News
February 23, 2007
Eustace concerned over ties

Deeper levels of unity and understanding is what three OECS nations, including St Vincent and the Grenadines are hoping to have with Venezuela, but Opposition Leader Arhnim Eustace is very concerned.

“I am very concerned about this marriage, this relationship we are having with Venezuela is too strident” Eustace told SEARCHLIGHT.{{more}}

According to the statement signed by Venezuelan leader Hugo Chavez, Prime Ministers Dr Ralph Gonsalves, Baldwin Spencer, and Roosevelt Skeritt of St Vincent and the Grenadines, Antigua and Barbuda, and Dominica respectively, they will together “fight the irrational consumption of energy by industrial nations” as they “make happier the lives of the people who have for many centuries dwelt in this region.”

The statement credits the strong political will of the four nations for making sure that the unity between Latin America and the Caribbean be formed more quickly over the last ten years compared to decades before.

With much pomp and jubilation, watched by an appreciative crowd at a grand rally, which was also being beamed live to Venezuela, the four leaders signed what the statement suggests is a moving away from a failed strategy of looking to other parts of the world for solutions to problems “which we could solve by ourselves.”
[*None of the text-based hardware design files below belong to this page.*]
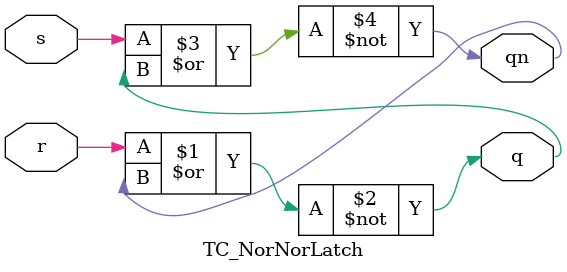
<source format=v>
module TC_NorNorLatch (s, r, q, qn);
    parameter UUID = 0;
    parameter NAME = "";
    input s;
    input r;
    output q;
    output qn;
    
    assign q = ~(r | qn);
    assign qn = ~(s | q);
endmodule


</source>
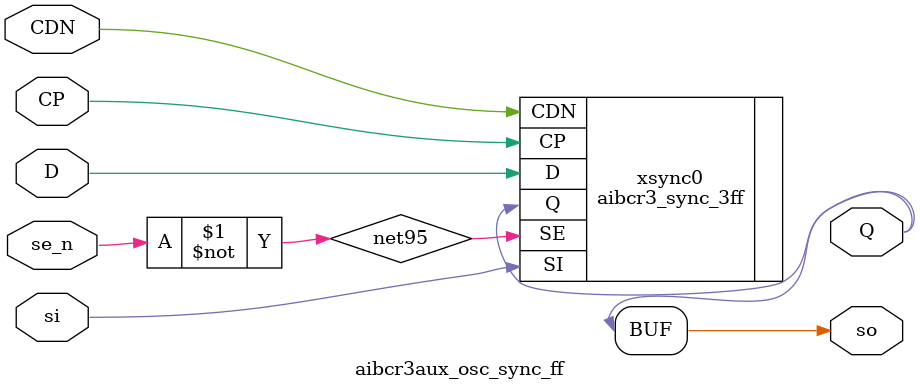
<source format=v>


module aibcr3aux_osc_sync_ff ( Q, so,  
       CDN, CP, D, se_n, si );

output  Q, so;

//inout  inh_BN, inh_BP, inh_VN, inh_VP;

input  CDN, CP, D, se_n, si;

wire net95, se_n, so, Q;


// specify 
//     specparam CDS_LIBNAME  = "aibcraux_lib";
//     specparam CDS_CELLNAME = "aibcraux_osc_sync_ff";
//     specparam CDS_VIEWNAME = "schematic";
// endspecify

assign net95 = ~se_n;
aibcr3_sync_3ff xsync0 (  .SE(net95),     .D(D),  .Q(Q), .CP(CP),  .SI(si),     .CDN(CDN));
assign so = Q;

endmodule


</source>
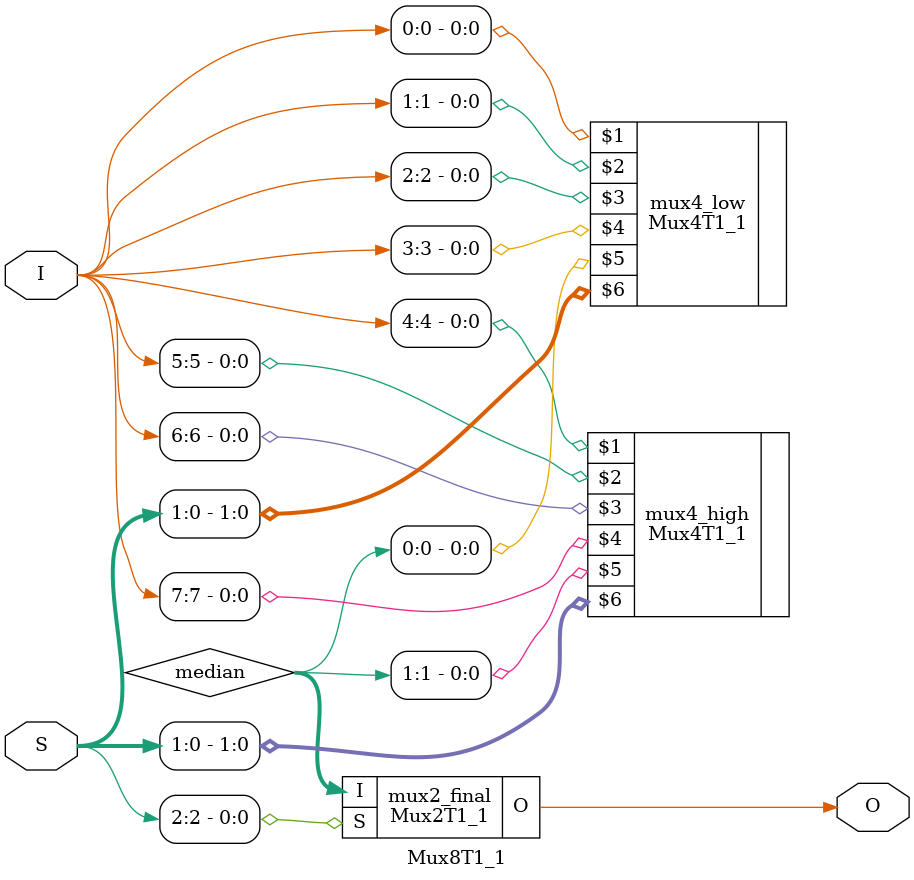
<source format=v>
module Mux2T1_1(
   input [1:0] I,
   input S,
   output O
);

assign O = S ? I[1] : I[0];

endmodule


module Mux8T1_1( 
   input [7:0] I,
   input [2:0] S,
   output O 
);

wire [1:0] median;

Mux4T1_1 mux4_low(I[0], I[1], I[2], I[3], median[0], {S[1], S[0]});
Mux4T1_1 mux4_high(I[4], I[5], I[6], I[7], median[1], {S[1], S[0]});
Mux2T1_1 mux2_final(median, S[2], O);
   
endmodule

</source>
But Eustace said that such close ties with the controversial leftist leader could over time influence changes in St Vincent and the Grenadines.

“We are getting close to a man who used his victory at the polls to rule by decree. Is this the type of example we want for our country?” Eustace asked.

Eustace said that he was concerned about the preservation of our democracy, stating that as St Vincent and the Grenadines gets closer to Venezuela, receives more gifts, we could find ourselves also embracing their ideologies.

“The two are tied together,” he said.

The statement alludes to a common origin shared by the four nations united by the Caribbean Sea and a similar historic background; “the product of the labour of Africans and native Indians who underwent years of enslavement.”

Eustace also stated that he was not invited to greet President Chavez on his arrival but didn’t mind. Eustace said that he did not regard Chavez’s visit as a state visit but more so a meeting of two political parties or governments.

“Could you imagine if I had been invited and went along and everyone is there in their red, their party colours, that wasn’t a state visit at all,” Eustace said.

Eustace said that he was however invited to the luncheon hosted by the Governor-General but found the invitation insulting. He said he was called on Friday to be invited to the luncheon for Saturday.